Savanna is an OpenStack project that allows you to deploy Hadoop clusters over OpenStack and execute tasks on it. The recent 0.3 release of Savanna added data locality support for the Vanilla plugin (the Hortonworks plugin will support data locality in the upcoming Icehouse release). With the improvement, Savanna can push the cluster topology configuration to Hadoop and enable data locality. In this way, Savanna supports both 3-layer and 4-layer network topologies. For 4-layer topology Savanna uses the compute node host ID as the Hadoop cluster node group identifier. (Note: You'll want to be careful not to confuse Hadoop cluster node groups with Savanna node groups, which serve a different purpose.)
Savanna can also enable data locality for Swift input streams in Hadoop, but to do that, Hadoop needed to be enhanced with a specific Swift driver, because the Vanilla plugin uses Hadoop 1.2.1 without Swift support out of the box. The Swift driver was developed by Savanna team and has already been partially merged into Hadoop 2.4.0. The plan is to have it fully merged into the 2.x repo and then backported to 1.x.

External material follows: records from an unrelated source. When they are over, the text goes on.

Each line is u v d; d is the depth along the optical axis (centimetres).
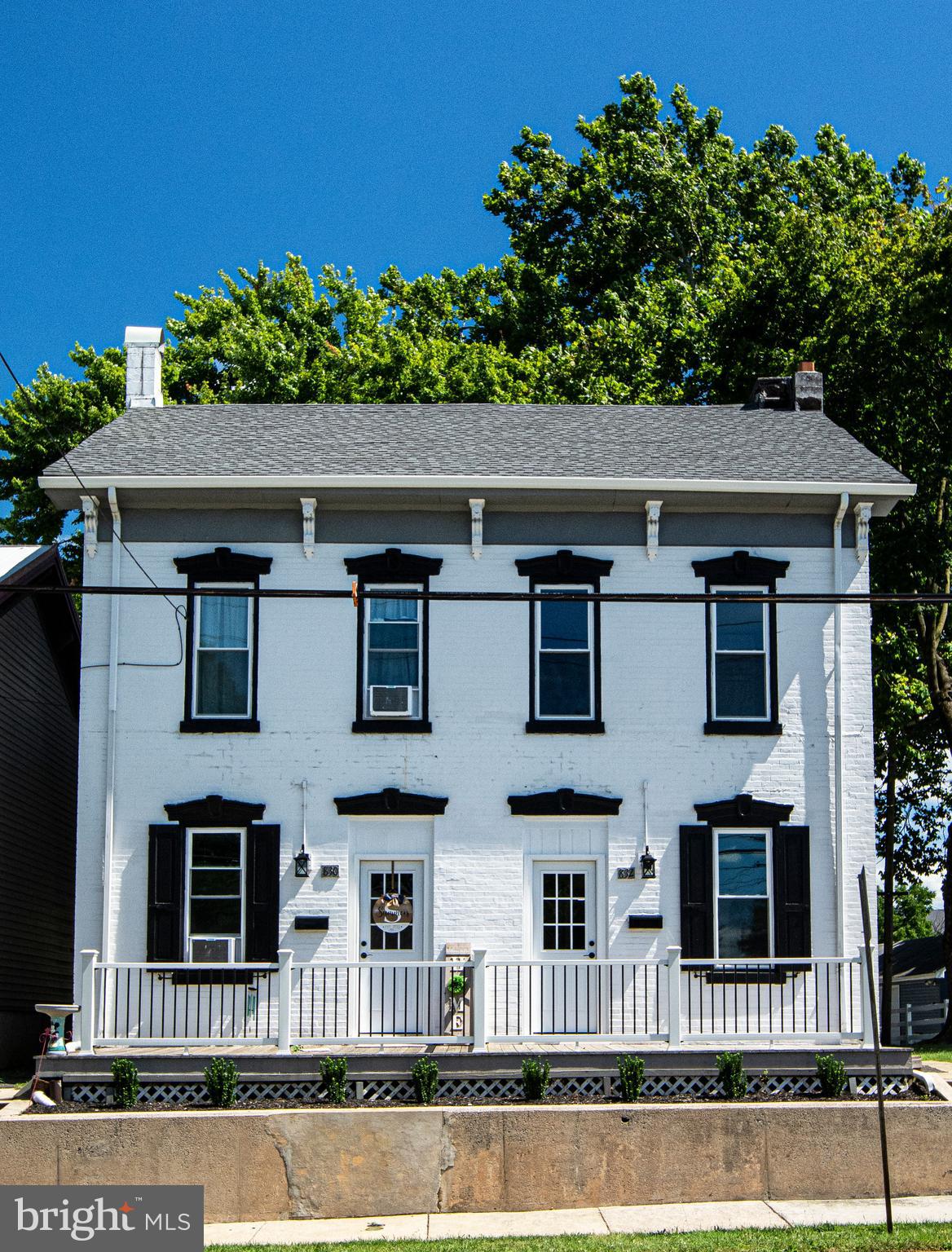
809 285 3212
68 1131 1714
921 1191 1727
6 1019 2405
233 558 2131
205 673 2134
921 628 3041
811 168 4388
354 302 4125
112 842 2077
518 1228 1602
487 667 2136
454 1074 1859
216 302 3956
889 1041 3278
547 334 4572
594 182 4659
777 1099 1847
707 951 2077
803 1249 1405
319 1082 1853
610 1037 1908
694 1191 1717
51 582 2578
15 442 3659
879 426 3008
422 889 2097
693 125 4828
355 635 2134
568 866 2112
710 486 2117
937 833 3709
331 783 2102
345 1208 1703
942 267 2730
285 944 2070
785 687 2144
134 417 2466
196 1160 1709
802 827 2108
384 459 2219
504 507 2159
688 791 2116
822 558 2173
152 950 2050
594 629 2147
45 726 2662
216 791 2097
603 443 2333
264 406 2572
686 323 3631
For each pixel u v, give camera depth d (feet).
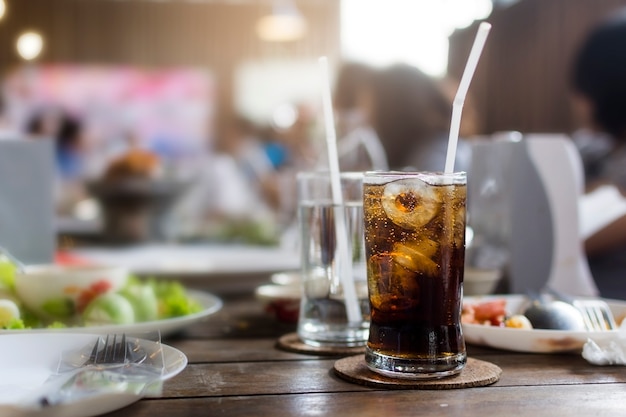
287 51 16.89
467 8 10.76
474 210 3.33
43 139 3.93
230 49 16.75
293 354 2.39
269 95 16.83
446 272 2.04
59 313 2.68
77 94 16.22
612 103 5.02
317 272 2.43
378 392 1.97
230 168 11.80
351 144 6.23
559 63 9.53
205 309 3.00
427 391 1.98
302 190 2.48
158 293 3.04
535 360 2.30
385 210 2.04
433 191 2.01
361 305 2.42
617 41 4.99
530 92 10.11
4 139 3.82
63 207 15.84
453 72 10.87
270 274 4.64
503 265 3.26
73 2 16.17
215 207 11.18
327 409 1.84
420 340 2.03
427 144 6.50
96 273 2.71
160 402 1.89
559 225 3.27
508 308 2.74
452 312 2.06
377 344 2.08
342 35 16.88
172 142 16.61
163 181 6.89
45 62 16.11
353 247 2.40
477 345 2.49
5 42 15.92
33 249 3.91
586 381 2.07
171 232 7.23
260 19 16.75
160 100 16.55
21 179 3.87
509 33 10.39
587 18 9.12
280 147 15.56
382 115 6.71
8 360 2.07
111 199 6.83
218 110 16.78
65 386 1.79
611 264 4.68
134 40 16.43
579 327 2.44
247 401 1.90
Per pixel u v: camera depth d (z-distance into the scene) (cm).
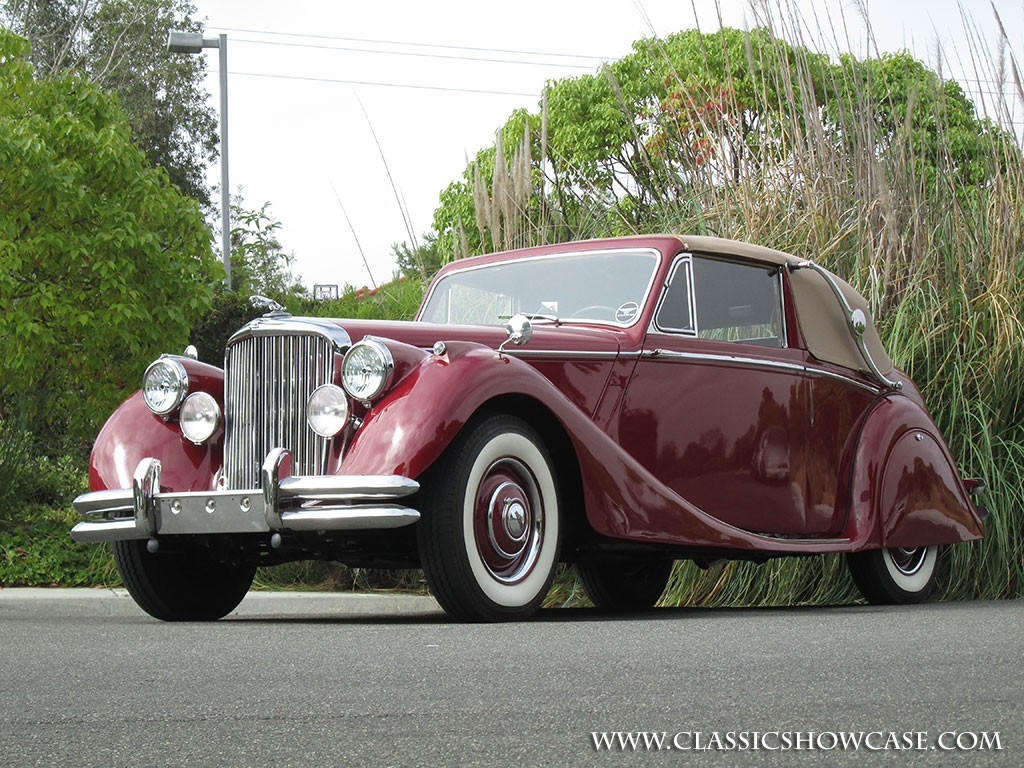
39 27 2698
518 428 396
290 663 261
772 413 499
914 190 638
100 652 288
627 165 727
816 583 567
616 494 409
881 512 516
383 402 379
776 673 242
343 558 434
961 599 576
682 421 470
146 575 447
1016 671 244
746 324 509
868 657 268
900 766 162
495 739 179
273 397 407
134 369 837
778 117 688
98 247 815
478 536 382
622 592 571
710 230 653
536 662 260
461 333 430
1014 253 621
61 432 988
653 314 471
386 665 256
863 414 535
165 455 425
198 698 216
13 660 275
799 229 631
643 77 1762
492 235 728
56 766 164
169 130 3081
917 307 601
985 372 589
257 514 380
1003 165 672
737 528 453
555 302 504
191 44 1514
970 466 580
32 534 705
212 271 877
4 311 809
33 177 786
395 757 168
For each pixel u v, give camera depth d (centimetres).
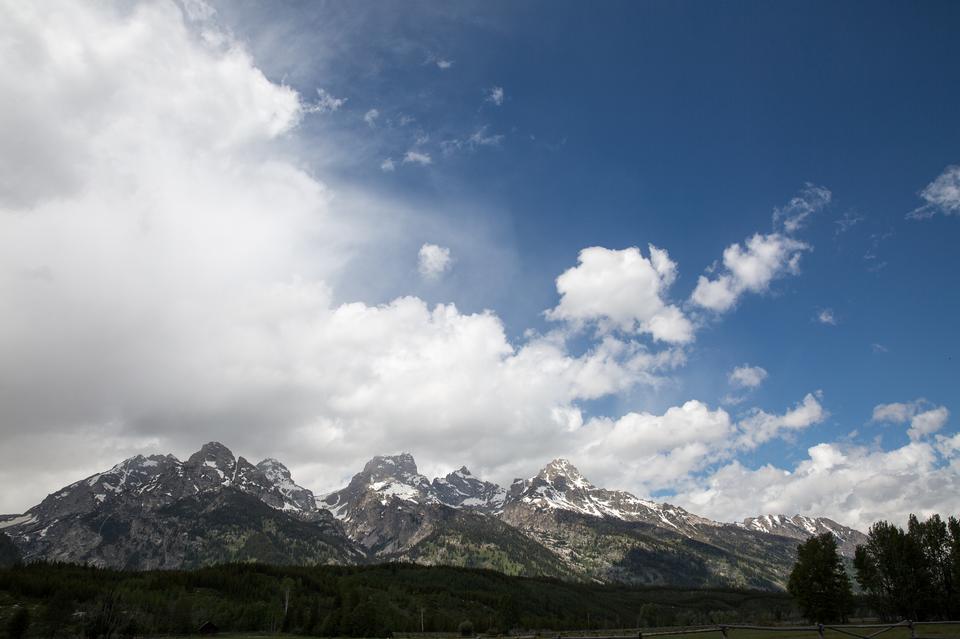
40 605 19588
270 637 18588
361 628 19275
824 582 14475
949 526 14200
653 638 2764
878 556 14775
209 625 19888
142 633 18475
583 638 2886
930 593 13875
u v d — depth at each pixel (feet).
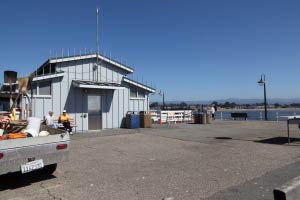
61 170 25.29
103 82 57.67
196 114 76.23
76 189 19.95
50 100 51.08
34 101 48.88
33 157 21.12
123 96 62.23
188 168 25.41
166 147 36.88
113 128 60.08
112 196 18.37
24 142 20.59
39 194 19.11
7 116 31.55
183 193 18.74
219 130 57.31
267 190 19.01
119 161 28.71
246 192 18.70
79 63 55.77
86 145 38.78
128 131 54.49
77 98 54.85
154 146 37.76
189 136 47.65
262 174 23.04
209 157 30.04
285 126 66.54
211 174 23.26
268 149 34.35
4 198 18.51
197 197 17.94
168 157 30.48
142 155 31.73
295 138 44.37
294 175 22.62
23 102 47.06
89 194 18.83
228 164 26.68
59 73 51.96
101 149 35.68
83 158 30.27
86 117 55.77
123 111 62.18
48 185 21.07
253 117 100.78
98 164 27.43
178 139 44.21
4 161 19.63
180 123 77.71
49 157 22.09
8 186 21.04
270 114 110.22
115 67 61.41
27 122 27.27
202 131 55.31
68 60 53.57
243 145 37.60
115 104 60.75
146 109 66.80
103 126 58.54
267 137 45.91
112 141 42.34
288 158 29.09
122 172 24.39
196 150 34.42
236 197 17.79
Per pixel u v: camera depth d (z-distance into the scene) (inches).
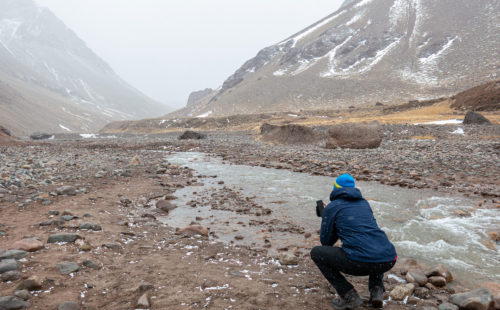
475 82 4756.4
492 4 6998.0
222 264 177.3
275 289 146.4
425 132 1211.2
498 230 237.9
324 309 130.8
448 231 236.7
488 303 124.3
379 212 289.6
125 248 194.4
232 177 501.0
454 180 446.3
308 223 270.7
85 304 124.8
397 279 162.7
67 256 169.0
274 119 4242.1
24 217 240.1
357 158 668.1
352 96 5826.8
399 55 6791.3
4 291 127.1
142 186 407.2
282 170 576.7
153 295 135.6
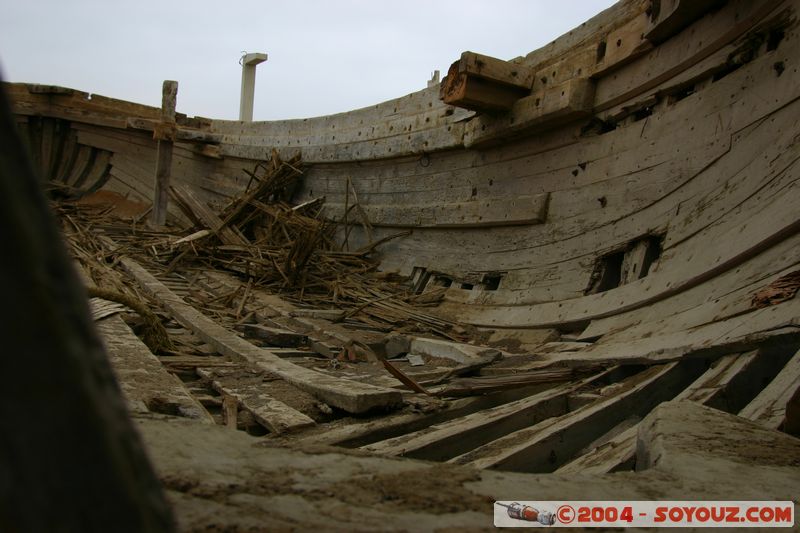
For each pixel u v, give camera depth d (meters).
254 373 7.82
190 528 2.00
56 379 0.83
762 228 6.80
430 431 6.10
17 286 0.80
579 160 10.91
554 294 10.83
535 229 11.77
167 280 14.88
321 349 10.20
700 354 6.42
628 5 10.03
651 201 9.20
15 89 25.02
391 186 16.56
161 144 20.70
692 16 8.47
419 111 15.95
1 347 0.79
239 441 3.08
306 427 6.01
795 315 5.51
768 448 3.81
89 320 0.92
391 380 8.45
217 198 23.12
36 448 0.82
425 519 2.27
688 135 8.69
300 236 14.73
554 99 10.72
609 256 10.04
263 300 13.25
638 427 4.86
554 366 8.34
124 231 19.44
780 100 7.19
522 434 5.70
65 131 26.14
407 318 12.30
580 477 3.14
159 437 3.04
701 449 3.72
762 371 5.73
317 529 2.07
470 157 13.91
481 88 11.51
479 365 8.98
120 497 0.89
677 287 7.89
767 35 7.61
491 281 13.18
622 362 7.45
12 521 0.79
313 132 19.70
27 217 0.83
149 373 6.20
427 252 14.95
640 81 9.57
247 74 27.19
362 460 2.94
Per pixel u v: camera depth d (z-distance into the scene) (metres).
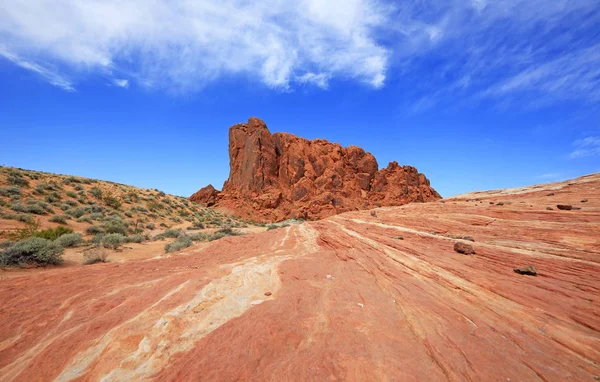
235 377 3.53
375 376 3.38
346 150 90.06
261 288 7.50
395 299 6.04
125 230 27.75
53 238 19.19
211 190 77.56
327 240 15.19
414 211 19.78
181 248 18.69
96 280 8.93
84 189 40.44
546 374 3.24
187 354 4.20
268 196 73.94
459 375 3.33
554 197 13.87
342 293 6.55
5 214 23.42
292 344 4.32
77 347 4.62
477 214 13.63
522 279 6.14
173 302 6.29
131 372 3.84
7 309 6.55
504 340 4.04
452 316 4.93
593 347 3.64
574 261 6.53
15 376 4.09
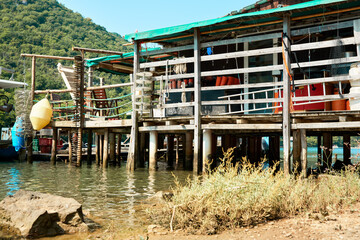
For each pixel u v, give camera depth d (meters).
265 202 6.52
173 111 18.30
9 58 80.75
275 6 15.24
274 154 18.83
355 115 11.45
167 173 15.41
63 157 24.61
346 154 14.94
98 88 19.30
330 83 12.95
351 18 13.95
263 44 16.20
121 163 21.95
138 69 16.23
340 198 7.12
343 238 5.04
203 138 14.39
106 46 110.81
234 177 6.93
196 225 6.18
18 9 115.62
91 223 7.16
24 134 21.33
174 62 15.20
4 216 6.70
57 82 77.50
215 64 17.62
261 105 16.02
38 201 7.19
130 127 18.41
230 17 13.19
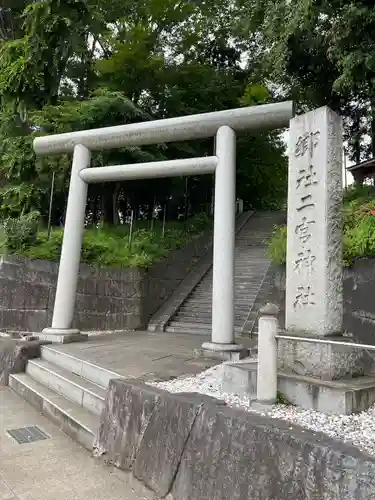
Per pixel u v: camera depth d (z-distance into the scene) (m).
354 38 8.51
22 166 12.26
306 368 3.79
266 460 2.56
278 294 9.77
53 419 5.28
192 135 7.95
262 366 3.60
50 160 11.95
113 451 3.92
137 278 11.93
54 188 12.88
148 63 13.55
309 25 9.34
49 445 4.49
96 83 14.03
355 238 6.96
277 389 3.69
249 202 21.92
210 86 15.98
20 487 3.49
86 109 11.77
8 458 4.11
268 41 12.14
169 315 12.00
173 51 16.66
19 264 9.49
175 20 15.77
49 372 6.45
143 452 3.54
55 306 8.67
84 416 4.88
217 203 7.32
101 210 16.52
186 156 15.53
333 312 3.97
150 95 14.71
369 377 3.87
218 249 7.14
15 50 12.06
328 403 3.33
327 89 12.81
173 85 14.84
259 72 16.73
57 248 10.37
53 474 3.76
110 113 12.56
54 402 5.47
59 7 11.45
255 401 3.57
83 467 3.93
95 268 11.03
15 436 4.74
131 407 3.92
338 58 9.06
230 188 7.33
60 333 8.34
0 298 9.05
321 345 3.72
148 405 3.72
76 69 14.32
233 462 2.74
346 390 3.30
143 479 3.42
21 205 11.94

Using data locality with Swift involves enabling it within Savanna, then specifying both the Compute and Swift topologies. Here's a demonstration of how Savanna starts the Hadoop cluster and configures data locality on it:
Data processing on Hadoop in virtual environment is, perhaps, the next step in the evolution of Big Data. As clusters grow, it is extremely important to optimize consumed resources. Technologies like data locality can drastically decrease network use and allow you to work with large distributed clusters without losing the advantages of smaller, more local clusters. This gives you the opportunity for nearly infinite scaling on a Hadoop cluster.